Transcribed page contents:
┌────────

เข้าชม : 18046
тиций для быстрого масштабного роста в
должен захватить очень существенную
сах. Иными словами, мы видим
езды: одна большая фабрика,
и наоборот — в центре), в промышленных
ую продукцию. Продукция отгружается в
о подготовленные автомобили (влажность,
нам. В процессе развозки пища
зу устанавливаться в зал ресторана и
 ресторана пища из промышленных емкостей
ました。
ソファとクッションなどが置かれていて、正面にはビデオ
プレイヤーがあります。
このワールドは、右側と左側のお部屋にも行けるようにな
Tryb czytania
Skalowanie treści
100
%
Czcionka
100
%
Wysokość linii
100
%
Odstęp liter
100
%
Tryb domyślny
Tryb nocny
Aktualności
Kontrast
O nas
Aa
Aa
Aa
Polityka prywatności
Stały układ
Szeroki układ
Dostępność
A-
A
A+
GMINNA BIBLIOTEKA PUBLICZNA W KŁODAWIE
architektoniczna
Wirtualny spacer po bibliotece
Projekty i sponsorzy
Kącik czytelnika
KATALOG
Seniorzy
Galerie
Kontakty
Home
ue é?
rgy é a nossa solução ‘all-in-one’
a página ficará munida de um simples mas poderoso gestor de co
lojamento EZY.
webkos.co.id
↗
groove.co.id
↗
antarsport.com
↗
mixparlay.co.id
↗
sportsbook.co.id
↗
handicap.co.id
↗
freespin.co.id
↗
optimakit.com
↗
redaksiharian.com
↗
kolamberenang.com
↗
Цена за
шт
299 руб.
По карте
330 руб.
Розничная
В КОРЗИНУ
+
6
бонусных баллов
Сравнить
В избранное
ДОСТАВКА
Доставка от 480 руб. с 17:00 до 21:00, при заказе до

└────────

The task: Return every line from the rows above as a JSON list of strings, one string per line, leaving out any blank lines.

Exercise solution:
[
  "เข้าชม : 18046",
  "тиций для быстрого масштабного роста в",
  "должен захватить очень существенную",
  "сах. Иными словами, мы видим",
  "езды: одна большая фабрика,",
  "и наоборот — в центре), в промышленных",
  "ую продукцию. Продукция отгружается в",
  "о подготовленные автомобили (влажность,",
  "нам. В процессе развозки пища",
  "зу устанавливаться в зал ресторана и",
  " ресторана пища из промышленных емкостей",
  "ました。",
  "ソファとクッションなどが置かれていて、正面にはビデオ",
  "プレイヤーがあります。",
  "このワールドは、右側と左側のお部屋にも行けるようにな",
  "Tryb czytania",
  "Skalowanie treści",
  "100",
  "%",
  "Czcionka",
  "100",
  "%",
  "Wysokość linii",
  "100",
  "%",
  "Odstęp liter",
  "100",
  "%",
  "Tryb domyślny",
  "Tryb nocny",
  "Aktualności",
  "Kontrast",
  "O nas",
  "Aa",
  "Aa",
  "Aa",
  "Polityka prywatności",
  "Stały układ",
  "Szeroki układ",
  "Dostępność",
  "A-",
  "A",
  "A+",
  "GMINNA BIBLIOTEKA PUBLICZNA W KŁODAWIE",
  "architektoniczna",
  "Wirtualny spacer po bibliotece",
  "Projekty i sponsorzy",
  "Kącik czytelnika",
  "KATALOG",
  "Seniorzy",
  "Galerie",
  "Kontakty",
  "Home",
  "ue é?",
  "rgy é a nossa solução ‘all-in-one’",
  "a página ficará munida de um simples mas poderoso gestor de co",
  "lojamento EZY.",
  "webkos.co.id",
  "↗",
  "groove.co.id",
  "↗",
  "antarsport.com",
  "↗",
  "mixparlay.co.id",
  "↗",
  "sportsbook.co.id",
  "↗",
  "handicap.co.id",
  "↗",
  "freespin.co.id",
  "↗",
  "optimakit.com",
  "↗",
  "redaksiharian.com",
  "↗",
  "kolamberenang.com",
  "↗",
  "Цена за",
  "шт",
  "299 руб.",
  "По карте",
  "330 руб.",
  "Розничная",
  "В КОРЗИНУ",
  "+",
  "6",
  "бонусных баллов",
  "Сравнить",
  "В избранное",
  "ДОСТАВКА",
  "Доставка от 480 руб. с 17:00 до 21:00, при заказе до"
]